Una de las preguntas que hay que hacerse sobre Bilaam es: «¿En qué estaba pensando?». Desde el principio supo que estaba jugando con fuego y siguió haciéndolo de todos modos. Habló con Dios de primera mano. Dios le indicó desde el principio la dirección que iban a tomar los acontecimientos. ¿Por qué no se echó atrás? ¿Por qué se permitió autodestruirse como lo hizo?
Si vamos a hacernos la pregunta sobre Bilaam, y sobre gente como Koraj, también podemos hacérnosla sobre nosotros mismos, porque podemos hacerlo. La mayoría de las personas que nos observan objetivamente de un modo que nosotros no podemos, nos verán hacer cosas que les harán preguntarse sobre nosotros: «¿En qué estará pensando?» o «¿Cómo pueden correr semejante riesgo?».
La respuesta es tan antigua como el hombre mismo. Cuando Adam HaRishon comió del Aitz HaDa’as Tov v’Ra -el Árbol del Conocimiento del Bien y del Mal- en contra de la voluntad expresa de Dios, ¿en qué estaba pensando? Cuando Caín asesinó a Abel a sangre fría sólo por celos, incluso después de que Dios le hubiera advertido de que iba por un camino peligrosamente equivocado, ¿qué había pasado por su mente?
Imagina que miras una serie de números en una página de la que no sabes nada. Entras, te sientas en tu mesa y te encuentras un trozo de papel ahí, sin tener ni idea de dónde viene ni cómo ha llegado ahí. Tras mirar fijamente la página durante unos instantes y dar sentido a los números sin éxito, pierdes el interés y dejas la página a un lado para ocuparte de asuntos que son importantes para ti. En unos instantes te olvidas de todo.

DATOS DEL LISTADO —
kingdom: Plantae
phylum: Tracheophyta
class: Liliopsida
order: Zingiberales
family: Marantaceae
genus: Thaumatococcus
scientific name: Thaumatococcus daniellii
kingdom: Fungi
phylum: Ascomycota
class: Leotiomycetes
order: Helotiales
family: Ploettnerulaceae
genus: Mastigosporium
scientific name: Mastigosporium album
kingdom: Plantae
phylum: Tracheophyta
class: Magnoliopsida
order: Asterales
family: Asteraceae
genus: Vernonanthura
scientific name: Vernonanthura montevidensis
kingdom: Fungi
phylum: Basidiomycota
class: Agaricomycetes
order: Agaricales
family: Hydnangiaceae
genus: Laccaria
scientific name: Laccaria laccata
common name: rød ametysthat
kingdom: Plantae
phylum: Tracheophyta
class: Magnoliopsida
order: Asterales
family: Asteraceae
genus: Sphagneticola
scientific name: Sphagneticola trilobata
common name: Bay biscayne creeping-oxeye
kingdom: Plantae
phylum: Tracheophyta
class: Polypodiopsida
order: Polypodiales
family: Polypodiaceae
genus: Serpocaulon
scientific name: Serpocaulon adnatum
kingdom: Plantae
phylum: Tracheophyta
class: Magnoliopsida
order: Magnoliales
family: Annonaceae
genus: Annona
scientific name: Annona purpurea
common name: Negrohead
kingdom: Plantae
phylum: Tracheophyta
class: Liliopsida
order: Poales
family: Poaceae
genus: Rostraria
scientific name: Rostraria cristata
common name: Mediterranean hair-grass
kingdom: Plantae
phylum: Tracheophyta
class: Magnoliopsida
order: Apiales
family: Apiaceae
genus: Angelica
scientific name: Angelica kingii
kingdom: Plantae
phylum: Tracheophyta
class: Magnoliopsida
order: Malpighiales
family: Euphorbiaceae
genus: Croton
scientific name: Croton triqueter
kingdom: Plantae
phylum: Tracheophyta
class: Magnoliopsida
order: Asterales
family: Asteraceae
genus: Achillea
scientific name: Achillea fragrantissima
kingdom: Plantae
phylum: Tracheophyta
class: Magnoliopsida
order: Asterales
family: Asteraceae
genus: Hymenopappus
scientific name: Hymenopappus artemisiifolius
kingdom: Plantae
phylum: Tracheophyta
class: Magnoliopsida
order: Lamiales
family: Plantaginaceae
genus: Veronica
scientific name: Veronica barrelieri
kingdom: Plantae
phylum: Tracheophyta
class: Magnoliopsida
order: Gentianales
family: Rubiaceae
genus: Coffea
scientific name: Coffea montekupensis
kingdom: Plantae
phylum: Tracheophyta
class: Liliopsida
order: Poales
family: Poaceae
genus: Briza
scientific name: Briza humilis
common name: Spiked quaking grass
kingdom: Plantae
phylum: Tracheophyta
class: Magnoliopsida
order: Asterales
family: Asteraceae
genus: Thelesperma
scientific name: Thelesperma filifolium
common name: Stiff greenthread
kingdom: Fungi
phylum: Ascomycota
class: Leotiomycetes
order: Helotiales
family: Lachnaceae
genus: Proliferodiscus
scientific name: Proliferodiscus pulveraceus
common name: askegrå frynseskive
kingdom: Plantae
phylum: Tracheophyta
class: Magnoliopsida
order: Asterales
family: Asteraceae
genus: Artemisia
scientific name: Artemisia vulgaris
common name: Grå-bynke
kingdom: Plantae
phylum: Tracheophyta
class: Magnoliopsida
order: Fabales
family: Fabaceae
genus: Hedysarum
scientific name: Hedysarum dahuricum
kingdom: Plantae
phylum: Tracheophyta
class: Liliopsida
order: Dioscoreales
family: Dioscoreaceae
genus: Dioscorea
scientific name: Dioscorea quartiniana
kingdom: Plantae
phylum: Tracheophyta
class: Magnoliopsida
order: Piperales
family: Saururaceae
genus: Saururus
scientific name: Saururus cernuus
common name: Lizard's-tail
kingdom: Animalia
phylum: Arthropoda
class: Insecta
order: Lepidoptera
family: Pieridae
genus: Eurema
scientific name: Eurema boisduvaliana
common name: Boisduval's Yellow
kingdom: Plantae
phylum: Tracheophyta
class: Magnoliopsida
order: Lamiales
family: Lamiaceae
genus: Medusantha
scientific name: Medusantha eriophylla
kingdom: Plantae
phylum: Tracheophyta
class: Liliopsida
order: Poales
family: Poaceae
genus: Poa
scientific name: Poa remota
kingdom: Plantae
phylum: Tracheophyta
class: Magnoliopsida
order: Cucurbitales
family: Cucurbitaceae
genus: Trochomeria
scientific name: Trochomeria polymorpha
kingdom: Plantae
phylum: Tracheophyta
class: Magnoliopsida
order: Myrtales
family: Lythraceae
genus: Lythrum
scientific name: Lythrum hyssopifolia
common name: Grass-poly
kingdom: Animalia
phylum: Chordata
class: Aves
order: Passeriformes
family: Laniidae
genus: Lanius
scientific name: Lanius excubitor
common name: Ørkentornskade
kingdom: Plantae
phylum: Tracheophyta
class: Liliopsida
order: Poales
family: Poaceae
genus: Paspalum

LO QUE SE PIDE —
Según el texto sobre Bilaam, ¿por qué asesinó Caín a Abel?

RESULTADO DEL EJERCICIO —
Sólo por celos.